Selasa, 22 Desember 2015

(Kajian Hadits) BAGAIMANA HENDAKNYA KITA BERIMAN?


عن أبي محمد, عبد الله بن عمرو بن عاص رضي الله عنهما قال: قال رسول الله صلى الله عليه وسلم:
"لا يؤمن أحدكم حتى يكون هواه تبعا لما جئت به"
حديث صحيح رويناه في كتاب الحجة بإسناد صحيح. 

"Tidak beriman salah satu dari kalian sehingga menjadikan hawanya mengikuti kepada apa aku telah datang dengannya."


Begitulah sabda Rasulullah. Riwayatnya dinilai shahih dan diambil dari kitab al HujjahPeriwayatnya adalah Abu Muhammad, yaitu Abdullah bin Amr bin 'Ash yang telah Allah ridhoi keduanya. Abdullah bin Amr adalah salah satu ulama di kalangan sahabat, sebagaimana Abdullah bin Umar dan Abdullah bin Mas'ud.

Hadits ini unik, dimulai dengan kata 'Tidak Beriman'. Apa maknanya? Maksudnya tiada lengkap imannya atau tiada benar imannya.

Jadi begitulah awalnya keimanan kita; tiada lengkap atau bahkan tiada benar. Namun, hal itu bisa kita hindari bila 'Hawa' kita hanya mengikuti apa yang dibawa oleh Rasulullah shalallahu alaihi wasalam; yaitu Islam beserta sunah-sunahnya.

Nah, apa sesungguhnya yang dimaksud dengan Hawa? Secara bahasa memiliki dua makna: Kecenderungan dan Kerendahan. Bermakna Kecenderungan karena istilah Hawa sangat terkait dengan jiwa, sebagaimana sering disebut Hawa Nafsu. Selain itu, bermakna Kerendahan karena istilah Hawa juga digunakan sebagai salah satu nama neraka sebagaimana yang disebut dengan Neraka Hawiyah, yaitu neraka yang paling bawah. Dari makna-makna bahasanya itu, kemudian istilah Hawa digunakan sebagai penggambaran tentang sesuatu yang dicintai jiwanya, dicenderungi hatinya, dan diharapkan oleh kepribadiannya.

Sehingga dengan memahami makna istilah Hawa itu, maka ulama menjelaskan maksud dari istilah 'mengikuti' adalah menjadikannya sebagai kebiasaan bagi pribadinya. Sehingga bila kita ingin mengevaluasi keimanan diri, satu pertanyaan ini bisa kita ajukan kepada diri sendiri: sudahkah Islam beserta sunah-sunahnya menjadi kebiasaan dalam pribadi kita? Bila belum, maka bisa jadi keimanan kita belum lengkap atau belum benar.
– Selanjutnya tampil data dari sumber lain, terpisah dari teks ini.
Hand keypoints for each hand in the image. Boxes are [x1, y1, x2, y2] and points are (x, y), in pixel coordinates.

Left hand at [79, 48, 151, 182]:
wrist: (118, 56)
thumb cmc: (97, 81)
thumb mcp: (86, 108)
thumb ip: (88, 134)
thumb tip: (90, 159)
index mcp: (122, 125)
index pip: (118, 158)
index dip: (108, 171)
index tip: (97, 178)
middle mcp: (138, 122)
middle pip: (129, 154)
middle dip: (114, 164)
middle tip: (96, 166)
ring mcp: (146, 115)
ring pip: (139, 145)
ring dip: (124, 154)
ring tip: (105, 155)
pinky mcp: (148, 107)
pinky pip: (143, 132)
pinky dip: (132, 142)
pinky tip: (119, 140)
Begitulah seorang Muslim diharapkan. Ia mesti menjadi manusia yang utuh atau integral di segala sisinya; tidak bertentangan antara kata dan amal, serta tidak bertentangan antara perilaku dan pikiran. Seorang Muslim hendaklah menjadi manusia yang seirama antara hati, lisan, dan laku; sebagaimana tersatukan antara akal, pikiran, dan kehendaknya; serta seimbang antara ruh dan jasad. Ia mengatakan apa yang diyakini, sehingga ketika keyakinannya tercermin dalam raganya maka akan tegak niatnya dan kepribadiannya. Dengan demikian ia tidak dikuasai syahwat, tidak terjatuh pada bid'ah, dan tidak cenderung pada kenikmatan; sebab titik tolak segala urusannya adalah syariat Allah.
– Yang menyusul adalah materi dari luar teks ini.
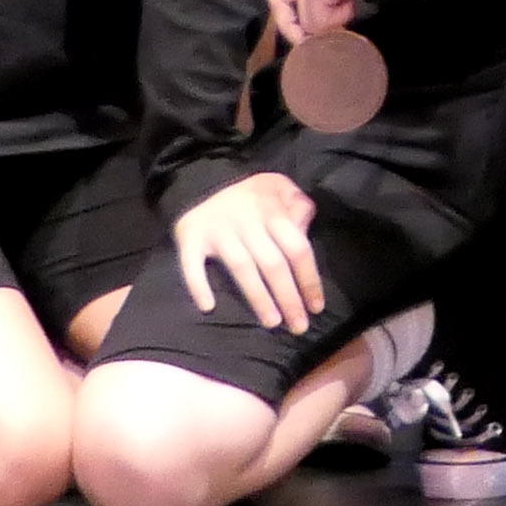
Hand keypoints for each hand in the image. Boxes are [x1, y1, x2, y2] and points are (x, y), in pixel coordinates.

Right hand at [174, 171, 324, 331]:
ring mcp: (217, 230)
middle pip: (272, 263)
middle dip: (288, 297)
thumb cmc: (251, 194)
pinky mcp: (190, 237)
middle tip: (298, 327)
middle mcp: (246, 220)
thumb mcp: (281, 188)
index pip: (296, 248)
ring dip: (258, 297)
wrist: (202, 179)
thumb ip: (298, 206)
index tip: (316, 307)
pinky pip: (191, 264)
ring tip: (272, 322)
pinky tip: (208, 307)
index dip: (309, 279)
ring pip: (241, 267)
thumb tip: (306, 230)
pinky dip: (198, 285)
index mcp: (272, 209)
Adapun kecenderungan itu ada tiga macam. Pertama, kecenderungan pada kebenaran. Kedua, kecenderungan umum pada kebenaran ataupun kebatilan (sebagaimana yang dimaksud hadits ini). Ketiga, kecenderungan pada jiwa (maka tergantung pemilik jiwanya). Yang terakhir adalah yang banyak digunakan, karena secara umum jiwa itu berlawanan dengan kebenaran.
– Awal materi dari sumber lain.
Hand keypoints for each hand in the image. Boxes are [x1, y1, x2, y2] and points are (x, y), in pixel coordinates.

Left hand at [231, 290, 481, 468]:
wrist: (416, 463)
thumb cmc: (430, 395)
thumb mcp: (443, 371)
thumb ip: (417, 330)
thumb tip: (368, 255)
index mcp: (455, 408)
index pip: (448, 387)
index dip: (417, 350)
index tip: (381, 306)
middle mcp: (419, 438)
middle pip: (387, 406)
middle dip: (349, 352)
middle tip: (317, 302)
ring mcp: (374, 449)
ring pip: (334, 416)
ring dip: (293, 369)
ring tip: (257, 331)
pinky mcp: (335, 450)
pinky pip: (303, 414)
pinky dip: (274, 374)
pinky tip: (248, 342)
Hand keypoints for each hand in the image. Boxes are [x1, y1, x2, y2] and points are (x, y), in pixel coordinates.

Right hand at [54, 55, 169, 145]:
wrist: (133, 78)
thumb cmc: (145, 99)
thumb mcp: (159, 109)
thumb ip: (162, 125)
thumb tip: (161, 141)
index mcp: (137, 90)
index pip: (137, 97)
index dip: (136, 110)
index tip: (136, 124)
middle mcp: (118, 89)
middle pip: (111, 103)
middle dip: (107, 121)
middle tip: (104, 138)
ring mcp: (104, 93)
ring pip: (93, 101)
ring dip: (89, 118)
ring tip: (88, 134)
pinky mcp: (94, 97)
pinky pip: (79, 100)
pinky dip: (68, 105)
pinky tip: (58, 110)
Para pengikut hawa nafsu akan menjadi ahli maksiat, ahli bid'ah, dan penolak kebenaran. Sehingga agar tidak terjatuh pada hawa nafsu, maka inilah pesan hadits tersebut : (1) Seharusnya beramal sesuai Kitab dan sunnah; (2) Kejujuran lisan tanpa amal adalah tanda Fasiq, kejujuran lisan dan amal tanpa keyakinan adalah tanda munafiq, dan yang saling bertentangan antara semuanya adalah tanda kekufuran; (3) Keimanan menghendaki adanya pembelaan pada sunnah Rasulullah.